Ingredients:
- 4 boneless, skinless chicken breasts (about 6 oz / 170g each)
- 1 tablespoon olive oil (15 ml)
- 1 teaspoon salt (5g)
- ½ teaspoon black pepper (2.5g)
- 1 teaspoon paprika (5g)
- ½ teaspoon garlic powder (2.5g)
- 8 oz cremini mushrooms, sliced (225g)
- 1 tablespoon butter (14g)
- 1 clove garlic, minced
- Salt and pepper to taste
- ¼ cup honey (60 ml / 85g)
- ¼ cup Dijon mustard (60 ml / 60g)
- 1 tablespoon mayonnaise (15 ml / 14g)
- 4 slices bacon, cooked until crispy and crumbled
- 1 cup shredded Monterey Jack cheese (115g)
- Optional: Chopped green onions for garnish
Instructions:
- Pound chicken breasts to an even thickness. Season with olive oil, salt, pepper, paprika, and garlic powder.
- Melt butter in a skillet over medium heat. Add sliced mushrooms and minced garlic. Cook until softened and browned, seasoning with salt and pepper. Set aside.
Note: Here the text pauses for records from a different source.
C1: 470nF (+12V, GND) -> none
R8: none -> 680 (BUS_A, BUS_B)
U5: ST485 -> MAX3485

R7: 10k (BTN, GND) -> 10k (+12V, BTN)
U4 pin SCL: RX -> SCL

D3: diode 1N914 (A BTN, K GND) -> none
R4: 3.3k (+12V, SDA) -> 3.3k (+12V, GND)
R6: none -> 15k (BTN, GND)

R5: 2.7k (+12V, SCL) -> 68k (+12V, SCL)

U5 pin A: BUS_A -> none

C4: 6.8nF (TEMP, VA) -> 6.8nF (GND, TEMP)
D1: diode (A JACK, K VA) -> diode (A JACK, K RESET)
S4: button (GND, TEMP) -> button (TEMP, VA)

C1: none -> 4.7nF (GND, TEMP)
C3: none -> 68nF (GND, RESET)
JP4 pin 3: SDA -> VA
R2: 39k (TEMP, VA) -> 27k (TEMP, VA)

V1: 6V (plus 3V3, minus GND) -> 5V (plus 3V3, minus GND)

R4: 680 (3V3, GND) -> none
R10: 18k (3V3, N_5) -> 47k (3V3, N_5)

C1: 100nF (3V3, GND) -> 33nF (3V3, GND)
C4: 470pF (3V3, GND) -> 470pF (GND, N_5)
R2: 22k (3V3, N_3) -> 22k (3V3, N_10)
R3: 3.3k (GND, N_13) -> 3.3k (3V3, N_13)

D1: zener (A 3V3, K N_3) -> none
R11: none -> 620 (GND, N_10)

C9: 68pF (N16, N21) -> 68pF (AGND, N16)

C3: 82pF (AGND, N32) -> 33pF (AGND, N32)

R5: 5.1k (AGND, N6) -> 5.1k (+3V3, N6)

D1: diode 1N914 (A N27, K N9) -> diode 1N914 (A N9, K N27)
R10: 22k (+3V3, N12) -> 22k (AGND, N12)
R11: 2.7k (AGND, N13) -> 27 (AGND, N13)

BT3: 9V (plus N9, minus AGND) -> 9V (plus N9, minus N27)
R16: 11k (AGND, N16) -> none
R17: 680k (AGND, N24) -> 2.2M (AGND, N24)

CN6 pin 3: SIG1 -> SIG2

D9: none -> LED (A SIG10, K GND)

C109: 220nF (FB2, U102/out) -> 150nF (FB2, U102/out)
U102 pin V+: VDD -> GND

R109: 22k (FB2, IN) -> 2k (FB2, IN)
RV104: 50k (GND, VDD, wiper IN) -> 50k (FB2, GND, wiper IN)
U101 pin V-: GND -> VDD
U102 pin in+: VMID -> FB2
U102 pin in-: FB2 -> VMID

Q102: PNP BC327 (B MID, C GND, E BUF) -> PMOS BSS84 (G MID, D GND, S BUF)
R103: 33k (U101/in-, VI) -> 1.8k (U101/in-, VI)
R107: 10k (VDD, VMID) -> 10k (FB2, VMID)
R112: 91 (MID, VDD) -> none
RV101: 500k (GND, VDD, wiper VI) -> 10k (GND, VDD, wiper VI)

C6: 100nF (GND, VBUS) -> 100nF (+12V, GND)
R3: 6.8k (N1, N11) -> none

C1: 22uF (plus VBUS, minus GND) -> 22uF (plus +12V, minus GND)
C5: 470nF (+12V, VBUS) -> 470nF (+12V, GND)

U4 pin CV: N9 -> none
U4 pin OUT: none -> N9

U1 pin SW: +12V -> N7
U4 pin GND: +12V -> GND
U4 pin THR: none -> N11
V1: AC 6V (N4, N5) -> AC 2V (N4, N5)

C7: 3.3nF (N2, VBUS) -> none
- In a small bowl, whisk together honey, Dijon mustard, and mayonnaise.
- Grill chicken breasts over medium heat until cooked through (internal temperature reaches 165°F / 74°C). This usually takes about 5-7 minutes per side, depending on thickness.
- Place cooked chicken breasts on a baking sheet lined with aluminum foil. Spread each breast with a generous amount of honey mustard sauce. Top with sautéed mushrooms, crumbled bacon, and shredded Monterey Jack cheese.
- Bake at 350°F (175°C) for 5-7 minutes, or broil for 1-2 minutes (watch carefully to prevent burning!), until the cheese is melted and bubbly. You are making now the most delicious alice springs chicken recipe!
- Garnish with chopped green onions (optional). Serve immediately.